Литмир - Электронная Библиотека

— Того, который тебе помог? Кто он?

— Для всех он — сын твари. Но на деле… возможно, она родила его до того, как стала кукольником. Или подобрала… кукольник — тварь статичная. Если уж обживается, то будет цепляться до последнего. А иногда возникает нужда в город там выехать. В банк вот или в управу. Опять же дворянские собрания требуют присутствия. И в целом-то связи с соседями, с торговцами. Вот и держала при себе. В мозги, думаю, не лезла, чтобы не превратить в марионетку, тогда бы пользы от него не было… заодно вот и девицу нашла. Собрала достаточно жизней и сил, чтобы пробудить в ней вторую тварь…

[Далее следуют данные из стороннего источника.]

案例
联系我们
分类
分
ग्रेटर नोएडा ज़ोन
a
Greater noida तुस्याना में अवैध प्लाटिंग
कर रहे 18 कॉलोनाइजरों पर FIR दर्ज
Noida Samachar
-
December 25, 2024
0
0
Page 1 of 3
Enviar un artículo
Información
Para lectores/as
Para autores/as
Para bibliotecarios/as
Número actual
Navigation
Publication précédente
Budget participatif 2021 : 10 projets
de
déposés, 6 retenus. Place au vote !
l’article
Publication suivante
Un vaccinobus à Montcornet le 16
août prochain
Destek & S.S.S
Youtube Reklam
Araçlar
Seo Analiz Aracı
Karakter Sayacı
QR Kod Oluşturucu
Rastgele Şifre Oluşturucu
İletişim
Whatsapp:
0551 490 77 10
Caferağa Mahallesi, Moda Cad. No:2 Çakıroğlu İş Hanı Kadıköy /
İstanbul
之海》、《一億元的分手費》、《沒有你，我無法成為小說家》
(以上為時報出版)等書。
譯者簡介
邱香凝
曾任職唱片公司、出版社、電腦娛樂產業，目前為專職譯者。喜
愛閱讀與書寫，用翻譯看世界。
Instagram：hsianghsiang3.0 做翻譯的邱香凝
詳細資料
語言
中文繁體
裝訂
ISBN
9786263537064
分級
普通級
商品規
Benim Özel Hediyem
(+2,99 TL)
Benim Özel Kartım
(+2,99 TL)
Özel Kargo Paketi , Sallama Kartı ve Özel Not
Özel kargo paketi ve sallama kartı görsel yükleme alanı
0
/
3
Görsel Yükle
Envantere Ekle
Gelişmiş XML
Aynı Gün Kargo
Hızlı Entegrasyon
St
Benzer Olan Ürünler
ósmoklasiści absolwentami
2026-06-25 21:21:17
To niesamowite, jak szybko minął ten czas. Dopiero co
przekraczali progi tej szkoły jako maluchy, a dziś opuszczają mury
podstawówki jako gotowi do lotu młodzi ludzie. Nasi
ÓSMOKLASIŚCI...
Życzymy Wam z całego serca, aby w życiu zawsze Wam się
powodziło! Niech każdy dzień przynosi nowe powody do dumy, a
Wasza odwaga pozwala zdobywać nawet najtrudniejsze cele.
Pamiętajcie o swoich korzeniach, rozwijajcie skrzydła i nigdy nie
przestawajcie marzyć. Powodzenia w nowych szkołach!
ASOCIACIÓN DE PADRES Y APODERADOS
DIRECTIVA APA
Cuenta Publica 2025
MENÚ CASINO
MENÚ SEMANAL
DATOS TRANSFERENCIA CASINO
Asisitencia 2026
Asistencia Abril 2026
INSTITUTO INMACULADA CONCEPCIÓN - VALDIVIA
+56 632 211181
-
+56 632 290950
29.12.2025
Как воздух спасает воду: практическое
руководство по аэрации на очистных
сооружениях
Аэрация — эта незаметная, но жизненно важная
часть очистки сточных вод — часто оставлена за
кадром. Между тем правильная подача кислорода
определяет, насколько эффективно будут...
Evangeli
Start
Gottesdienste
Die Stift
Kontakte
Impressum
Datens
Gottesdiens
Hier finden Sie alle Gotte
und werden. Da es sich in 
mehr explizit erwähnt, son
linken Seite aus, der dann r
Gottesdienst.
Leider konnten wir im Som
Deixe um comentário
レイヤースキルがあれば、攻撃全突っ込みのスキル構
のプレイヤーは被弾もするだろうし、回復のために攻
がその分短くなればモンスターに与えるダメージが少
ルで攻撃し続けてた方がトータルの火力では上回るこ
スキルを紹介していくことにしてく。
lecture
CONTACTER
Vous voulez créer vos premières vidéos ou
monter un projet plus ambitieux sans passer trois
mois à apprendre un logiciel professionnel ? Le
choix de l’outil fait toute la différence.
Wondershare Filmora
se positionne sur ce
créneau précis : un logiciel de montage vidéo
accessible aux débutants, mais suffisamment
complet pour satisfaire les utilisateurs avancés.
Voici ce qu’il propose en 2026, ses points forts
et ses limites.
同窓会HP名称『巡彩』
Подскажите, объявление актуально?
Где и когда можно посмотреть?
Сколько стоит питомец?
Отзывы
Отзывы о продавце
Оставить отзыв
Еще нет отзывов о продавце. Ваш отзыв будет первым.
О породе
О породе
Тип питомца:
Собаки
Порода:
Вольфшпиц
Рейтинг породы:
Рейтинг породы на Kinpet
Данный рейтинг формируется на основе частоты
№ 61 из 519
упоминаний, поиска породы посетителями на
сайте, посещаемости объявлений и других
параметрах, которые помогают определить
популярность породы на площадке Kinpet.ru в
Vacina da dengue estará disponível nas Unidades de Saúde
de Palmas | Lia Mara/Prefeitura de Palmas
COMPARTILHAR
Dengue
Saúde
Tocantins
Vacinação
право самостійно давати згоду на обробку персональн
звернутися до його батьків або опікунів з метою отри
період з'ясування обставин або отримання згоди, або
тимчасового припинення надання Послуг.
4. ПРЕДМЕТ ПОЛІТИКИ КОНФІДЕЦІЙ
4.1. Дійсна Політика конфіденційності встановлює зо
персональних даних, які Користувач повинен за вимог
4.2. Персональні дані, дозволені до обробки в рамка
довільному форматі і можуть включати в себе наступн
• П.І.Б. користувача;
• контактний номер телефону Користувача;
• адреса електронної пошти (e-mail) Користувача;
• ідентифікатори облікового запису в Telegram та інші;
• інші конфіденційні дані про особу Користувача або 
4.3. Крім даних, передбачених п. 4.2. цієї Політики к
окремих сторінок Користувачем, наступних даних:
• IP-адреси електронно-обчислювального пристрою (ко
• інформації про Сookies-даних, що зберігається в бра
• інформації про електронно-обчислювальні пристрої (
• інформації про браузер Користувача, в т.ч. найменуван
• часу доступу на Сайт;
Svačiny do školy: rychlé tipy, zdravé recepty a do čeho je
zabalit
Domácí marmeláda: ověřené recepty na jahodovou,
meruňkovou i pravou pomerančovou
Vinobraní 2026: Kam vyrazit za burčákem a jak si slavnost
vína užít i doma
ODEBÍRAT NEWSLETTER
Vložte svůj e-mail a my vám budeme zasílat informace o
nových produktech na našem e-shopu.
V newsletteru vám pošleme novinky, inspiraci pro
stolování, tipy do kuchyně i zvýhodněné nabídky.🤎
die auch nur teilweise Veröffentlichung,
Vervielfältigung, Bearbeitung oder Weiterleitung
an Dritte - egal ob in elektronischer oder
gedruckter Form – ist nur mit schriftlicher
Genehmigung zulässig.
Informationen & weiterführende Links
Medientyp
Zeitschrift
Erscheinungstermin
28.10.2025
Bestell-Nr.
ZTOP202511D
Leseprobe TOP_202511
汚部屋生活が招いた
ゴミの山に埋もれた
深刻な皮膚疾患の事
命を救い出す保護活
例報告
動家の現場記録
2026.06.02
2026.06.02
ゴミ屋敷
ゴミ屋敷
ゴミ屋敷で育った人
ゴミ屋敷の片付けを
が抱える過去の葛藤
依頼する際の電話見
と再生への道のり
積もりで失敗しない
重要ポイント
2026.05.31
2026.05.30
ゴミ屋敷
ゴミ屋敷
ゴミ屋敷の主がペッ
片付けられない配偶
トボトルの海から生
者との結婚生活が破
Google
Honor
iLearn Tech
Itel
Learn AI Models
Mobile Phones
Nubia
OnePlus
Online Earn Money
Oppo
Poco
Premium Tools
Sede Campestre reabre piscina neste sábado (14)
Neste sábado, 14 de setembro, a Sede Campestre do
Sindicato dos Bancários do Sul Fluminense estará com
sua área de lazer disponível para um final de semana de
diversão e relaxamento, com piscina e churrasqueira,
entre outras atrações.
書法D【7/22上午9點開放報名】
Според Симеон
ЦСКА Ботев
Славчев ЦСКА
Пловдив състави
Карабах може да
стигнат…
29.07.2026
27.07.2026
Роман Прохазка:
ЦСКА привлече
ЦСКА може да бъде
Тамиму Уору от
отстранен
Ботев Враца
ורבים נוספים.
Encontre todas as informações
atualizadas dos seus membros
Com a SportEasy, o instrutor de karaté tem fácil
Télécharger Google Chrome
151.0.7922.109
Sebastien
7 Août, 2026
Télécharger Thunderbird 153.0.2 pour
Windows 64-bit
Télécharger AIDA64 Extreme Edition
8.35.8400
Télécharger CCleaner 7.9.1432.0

— А третью собирались… в тебе?

— Именно.

Катерину замутило.

— Как ты при такой работе вообще не свихнулся…

— На самом деле это сложно, — Гремислав не стал отшучиваться. — И многие не справляются. Им тоже не помешала бы помощь хорошего специалиста.

— Ты на что намекаешь?

— Менталисты не любят работать с некромантами, да и вовсе с теми, чья сила исходит от смерти. Не знаю, почему, но вот… и если бы ты рискнула, я думаю, к тебе многие захотели бы обратиться.

Психиатр для некромантов.

Охренеть…

Хотя…

— Я многого не знаю. О вашем мире…

— Мирах. Их множество.

— Тем более…

— Это поправимо. И никто не заставляет, просто… мне, наверное, не хочется расставаться с тобой…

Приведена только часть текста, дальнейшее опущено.